Maja Knezevic Birmancevic: "I want to draw attention to the poor living conditions in my homeland Bosnia and Herzegovina and send a message about the passivity of our society. There must be no waiting for improvement, we need to improve! The collection wishes to awaken thought by illustrating the transformation from a passive to an active stage. Fashion is everywhere and is available to everyone. I think fashion should use its power and contribute to society. I want to be part of the sustainable fashion show and let the clothes carry messages - not just create beautiful clothes."

Yunting Tsai: "In my project, I explore the boundaries between workwear and leisure wear. By mixing key elements and details of the cookie uniform with bowling clothes, I have tried to create a gray zone that holds both a professional and a fun atmosphere. With the link between the formal and the legendary collection, the collection contains clear references to the digital nomad's lifestyle where work and leisure join together."

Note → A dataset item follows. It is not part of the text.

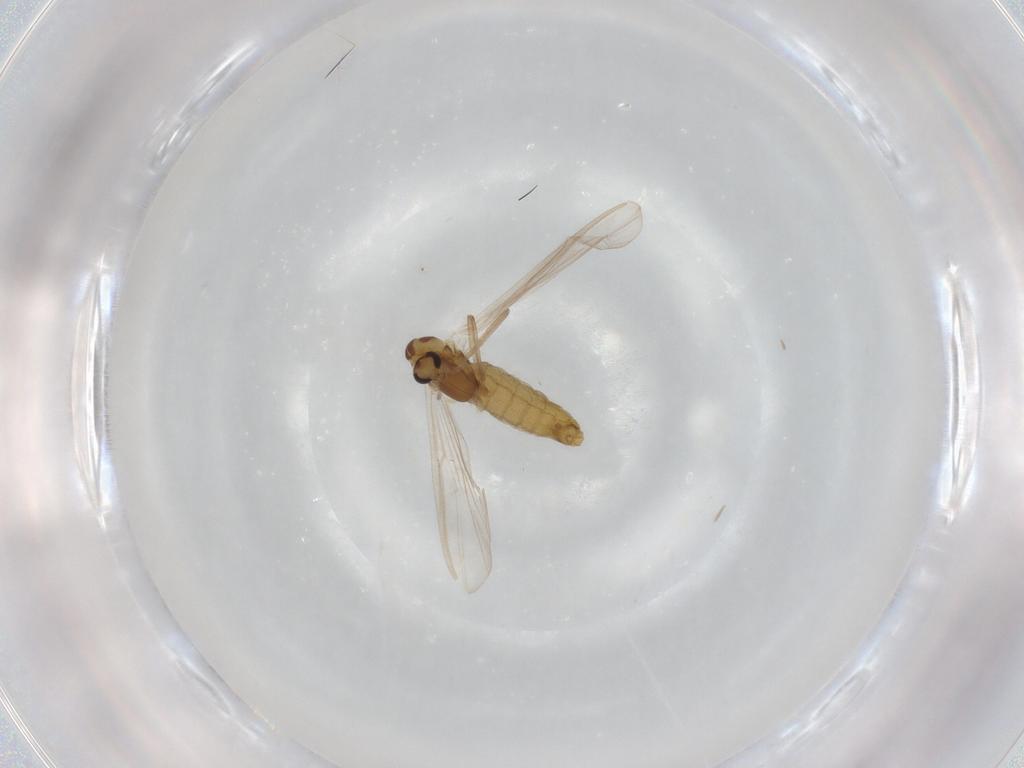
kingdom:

Olly van Huizen: "In this project, I explore sports and outdoor clothing as inspiration for a legendary semi-sculptural female collection that uses cords as a continuous element. Dragging the strings affects the silhouette and surface of the fabric and causes unexpected shapes in the fabric. In this way, I seek to surprise myself during the design process. I have used a heat press, laser cutting and plotter cutting to create my own technical solutions. The result is a collection that expresses a sense of adventures combined with a feminine expression. I use comfortable fabrics like jersey and cotton combined with materials that create a different surface and softness like light reflective material, light blocking fabric and paper-like fabric."

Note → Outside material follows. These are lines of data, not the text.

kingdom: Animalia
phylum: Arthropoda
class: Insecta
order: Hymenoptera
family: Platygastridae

Hanne Yoo: "The collection explores how we as people, today, are highly dependent on digital devices. Our digitalized identity is an inevitability when our medical journals are archived on the World Wide Web, mailings has become e-mail and texting, and account transactions all are made online. We live our lives through the internet, social media and self-created profiles where we gather information about the world but not at least about each other. But is our ”Instagram”-filtered, online identity a true representation of our real self? Whereas ”clothes” would normally ”make the man”, today, it is rather our digitalized version of ourselves that defines us. With that also comes the sense of control of what is exposed and what is hidden. With inspiration from spy-movies such as ”Spione” by Fritz Lang, undercover stasi-agents and glitch-apps I am giving my interpretation of a digitalized persona. The objective of the collection is to challenge the viewer to question what is manipulated and what is real."

Ewa Polkowska: I n v i s i b l e w o r l d collection was inspired by incredible rare flowers and Rob Kesseler’s art work. He was using a variety of microscope techniques to catch the beauty of wild orchids. I wanted to focus about the inner beauty of everything what is surround us and is not visible to our eyes, could be any small detail and the story behind. The collection is combination of ready to wear and unique, hand-crafted garments. Fresh, light and contemporary look showing the hidden beauty in innovative textiles. My motivation from the beginning was focused on new fabrics to show how many opportunities we have as a designer and how much we can change in the future in fashion industry by choosing the right fabrics. The collection has a sustainable aspect and was made of recycled bottles, old clothes and milk fiber.